Copy the lines of text from the rows below, starting with the line that contains "Гайка DIN985 M6 со стопорным кольцом" and ending with the line that contains "سلام بله ولی", both included. Reproduce each line without any change.

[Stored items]
--- START ---

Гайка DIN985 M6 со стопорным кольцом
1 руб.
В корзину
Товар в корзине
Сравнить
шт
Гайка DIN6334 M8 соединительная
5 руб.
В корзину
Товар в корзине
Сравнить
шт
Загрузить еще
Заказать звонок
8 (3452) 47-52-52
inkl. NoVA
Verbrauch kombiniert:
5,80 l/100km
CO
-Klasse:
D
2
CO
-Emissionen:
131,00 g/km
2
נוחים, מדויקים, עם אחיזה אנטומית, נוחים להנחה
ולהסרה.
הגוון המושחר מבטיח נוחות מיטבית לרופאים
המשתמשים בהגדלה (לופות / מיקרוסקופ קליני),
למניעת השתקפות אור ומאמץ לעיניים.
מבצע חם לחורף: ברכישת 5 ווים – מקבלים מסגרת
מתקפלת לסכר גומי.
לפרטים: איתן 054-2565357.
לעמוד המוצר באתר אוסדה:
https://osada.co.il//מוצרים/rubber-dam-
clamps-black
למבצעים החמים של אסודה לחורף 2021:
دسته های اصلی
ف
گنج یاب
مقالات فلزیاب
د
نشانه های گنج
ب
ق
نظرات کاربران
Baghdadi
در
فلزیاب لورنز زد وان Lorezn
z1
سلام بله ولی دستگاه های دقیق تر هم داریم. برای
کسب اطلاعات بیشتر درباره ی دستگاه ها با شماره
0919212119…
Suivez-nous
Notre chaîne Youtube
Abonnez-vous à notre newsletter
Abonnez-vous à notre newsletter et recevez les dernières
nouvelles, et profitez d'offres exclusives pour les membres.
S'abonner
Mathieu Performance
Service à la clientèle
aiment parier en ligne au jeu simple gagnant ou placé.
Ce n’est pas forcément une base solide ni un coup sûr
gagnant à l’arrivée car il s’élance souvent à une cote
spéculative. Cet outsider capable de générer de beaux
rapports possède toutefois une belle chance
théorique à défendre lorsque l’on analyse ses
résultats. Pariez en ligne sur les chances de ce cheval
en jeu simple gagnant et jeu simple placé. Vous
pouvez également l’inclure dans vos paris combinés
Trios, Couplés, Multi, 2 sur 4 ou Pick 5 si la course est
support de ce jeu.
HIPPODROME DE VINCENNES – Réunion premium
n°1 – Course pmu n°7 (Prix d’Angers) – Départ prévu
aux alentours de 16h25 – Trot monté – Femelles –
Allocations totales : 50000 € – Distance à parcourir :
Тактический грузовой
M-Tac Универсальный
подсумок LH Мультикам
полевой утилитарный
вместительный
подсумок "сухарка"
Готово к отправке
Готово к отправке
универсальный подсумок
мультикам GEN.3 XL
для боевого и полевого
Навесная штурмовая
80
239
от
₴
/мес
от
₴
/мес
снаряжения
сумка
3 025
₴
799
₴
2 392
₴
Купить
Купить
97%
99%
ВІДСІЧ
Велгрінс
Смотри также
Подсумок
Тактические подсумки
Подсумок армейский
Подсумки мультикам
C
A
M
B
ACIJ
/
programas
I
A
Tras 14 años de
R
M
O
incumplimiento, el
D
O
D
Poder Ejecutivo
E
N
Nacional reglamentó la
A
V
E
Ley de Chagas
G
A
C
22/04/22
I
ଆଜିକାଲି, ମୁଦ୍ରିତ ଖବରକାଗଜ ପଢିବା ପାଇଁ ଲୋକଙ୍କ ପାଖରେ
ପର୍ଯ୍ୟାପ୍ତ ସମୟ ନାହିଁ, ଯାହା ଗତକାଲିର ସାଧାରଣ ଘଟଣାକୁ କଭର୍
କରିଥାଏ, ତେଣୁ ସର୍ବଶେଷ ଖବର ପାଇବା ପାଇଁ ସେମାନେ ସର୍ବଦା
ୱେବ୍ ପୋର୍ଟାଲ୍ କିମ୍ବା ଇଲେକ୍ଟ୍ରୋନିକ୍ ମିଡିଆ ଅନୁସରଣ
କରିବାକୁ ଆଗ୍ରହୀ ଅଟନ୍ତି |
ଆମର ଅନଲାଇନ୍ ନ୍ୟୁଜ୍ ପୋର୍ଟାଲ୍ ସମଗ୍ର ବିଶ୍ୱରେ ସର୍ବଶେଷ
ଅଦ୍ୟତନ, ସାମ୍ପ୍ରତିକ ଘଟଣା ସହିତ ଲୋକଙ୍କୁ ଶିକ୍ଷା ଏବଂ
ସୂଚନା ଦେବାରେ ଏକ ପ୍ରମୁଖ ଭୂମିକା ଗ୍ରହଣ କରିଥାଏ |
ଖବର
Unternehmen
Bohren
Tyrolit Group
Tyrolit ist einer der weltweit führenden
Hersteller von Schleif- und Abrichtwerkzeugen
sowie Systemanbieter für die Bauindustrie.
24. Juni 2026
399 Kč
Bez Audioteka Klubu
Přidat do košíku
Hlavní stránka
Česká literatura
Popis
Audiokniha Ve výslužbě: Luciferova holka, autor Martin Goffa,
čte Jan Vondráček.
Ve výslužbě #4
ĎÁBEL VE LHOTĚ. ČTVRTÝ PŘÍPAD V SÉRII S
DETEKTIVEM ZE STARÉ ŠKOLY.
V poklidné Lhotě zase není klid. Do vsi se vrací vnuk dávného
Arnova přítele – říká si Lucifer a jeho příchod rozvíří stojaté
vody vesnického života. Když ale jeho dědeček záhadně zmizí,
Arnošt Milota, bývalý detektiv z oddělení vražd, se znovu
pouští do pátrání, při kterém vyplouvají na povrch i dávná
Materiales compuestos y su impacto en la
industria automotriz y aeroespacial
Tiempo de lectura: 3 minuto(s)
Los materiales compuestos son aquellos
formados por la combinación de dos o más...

--- END ---
--- START ---

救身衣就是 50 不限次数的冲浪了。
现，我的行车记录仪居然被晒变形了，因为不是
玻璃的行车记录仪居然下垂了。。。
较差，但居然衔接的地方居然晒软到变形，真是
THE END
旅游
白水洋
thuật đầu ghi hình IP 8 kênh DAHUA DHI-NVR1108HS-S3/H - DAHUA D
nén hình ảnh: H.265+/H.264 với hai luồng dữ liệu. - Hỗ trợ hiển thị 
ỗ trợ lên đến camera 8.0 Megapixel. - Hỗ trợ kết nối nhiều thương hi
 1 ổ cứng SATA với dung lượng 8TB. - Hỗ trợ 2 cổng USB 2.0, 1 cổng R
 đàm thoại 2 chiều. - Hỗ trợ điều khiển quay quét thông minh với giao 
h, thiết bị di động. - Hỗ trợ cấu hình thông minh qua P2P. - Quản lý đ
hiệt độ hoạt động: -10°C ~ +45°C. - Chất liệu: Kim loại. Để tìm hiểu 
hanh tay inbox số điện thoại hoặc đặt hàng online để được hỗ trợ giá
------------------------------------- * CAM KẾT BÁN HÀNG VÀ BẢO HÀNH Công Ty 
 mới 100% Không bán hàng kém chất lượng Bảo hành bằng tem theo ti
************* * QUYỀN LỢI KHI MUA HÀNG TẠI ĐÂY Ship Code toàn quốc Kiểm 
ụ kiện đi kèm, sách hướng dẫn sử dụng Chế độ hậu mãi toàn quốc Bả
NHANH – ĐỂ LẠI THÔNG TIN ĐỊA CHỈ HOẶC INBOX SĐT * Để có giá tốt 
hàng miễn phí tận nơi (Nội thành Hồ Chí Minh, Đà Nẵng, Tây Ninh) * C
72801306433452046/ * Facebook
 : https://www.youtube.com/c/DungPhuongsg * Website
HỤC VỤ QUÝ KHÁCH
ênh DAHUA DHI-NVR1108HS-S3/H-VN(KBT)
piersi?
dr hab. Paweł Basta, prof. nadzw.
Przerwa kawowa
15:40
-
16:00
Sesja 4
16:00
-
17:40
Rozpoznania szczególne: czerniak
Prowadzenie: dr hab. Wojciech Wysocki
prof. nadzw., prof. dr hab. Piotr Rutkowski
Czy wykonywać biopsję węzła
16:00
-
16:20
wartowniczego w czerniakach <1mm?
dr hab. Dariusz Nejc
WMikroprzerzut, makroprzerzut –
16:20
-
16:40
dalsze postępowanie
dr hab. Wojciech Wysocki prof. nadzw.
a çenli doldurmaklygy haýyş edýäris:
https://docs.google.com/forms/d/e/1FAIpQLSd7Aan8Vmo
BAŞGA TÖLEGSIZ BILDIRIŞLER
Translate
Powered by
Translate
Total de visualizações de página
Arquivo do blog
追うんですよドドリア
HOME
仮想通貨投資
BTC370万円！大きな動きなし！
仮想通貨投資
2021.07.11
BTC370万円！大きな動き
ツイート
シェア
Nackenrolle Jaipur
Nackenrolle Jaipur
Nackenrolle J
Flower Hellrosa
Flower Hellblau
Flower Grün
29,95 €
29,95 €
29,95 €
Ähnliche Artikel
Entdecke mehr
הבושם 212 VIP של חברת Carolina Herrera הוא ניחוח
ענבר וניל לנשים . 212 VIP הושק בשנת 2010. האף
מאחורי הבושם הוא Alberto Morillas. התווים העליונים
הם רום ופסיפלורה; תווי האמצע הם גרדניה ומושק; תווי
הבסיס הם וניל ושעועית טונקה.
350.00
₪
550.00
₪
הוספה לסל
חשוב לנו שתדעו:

--- END ---

### Result of the task
Гайка DIN985 M6 со стопорным кольцом
1 руб.
В корзину
Товар в корзине
Сравнить
шт
Гайка DIN6334 M8 соединительная
5 руб.
В корзину
Товар в корзине
Сравнить
шт
Загрузить еще
Заказать звонок
8 (3452) 47-52-52
inkl. NoVA
Verbrauch kombiniert:
5,80 l/100km
CO
-Klasse:
D
2
CO
-Emissionen:
131,00 g/km
2
נוחים, מדויקים, עם אחיזה אנטומית, נוחים להנחה
ולהסרה.
הגוון המושחר מבטיח נוחות מיטבית לרופאים
המשתמשים בהגדלה (לופות / מיקרוסקופ קליני),
למניעת השתקפות אור ומאמץ לעיניים.
מבצע חם לחורף: ברכישת 5 ווים – מקבלים מסגרת
מתקפלת לסכר גומי.
לפרטים: איתן 054-2565357.
לעמוד המוצר באתר אוסדה:
https://osada.co.il//מוצרים/rubber-dam-
clamps-black
למבצעים החמים של אסודה לחורף 2021:
دسته های اصلی
ف
گنج یاب
مقالات فلزیاب
د
نشانه های گنج
ب
ق
نظرات کاربران
Baghdadi
در
فلزیاب لورنز زد وان Lorezn
z1
سلام بله ولی دستگاه های دقیق تر هم داریم. برای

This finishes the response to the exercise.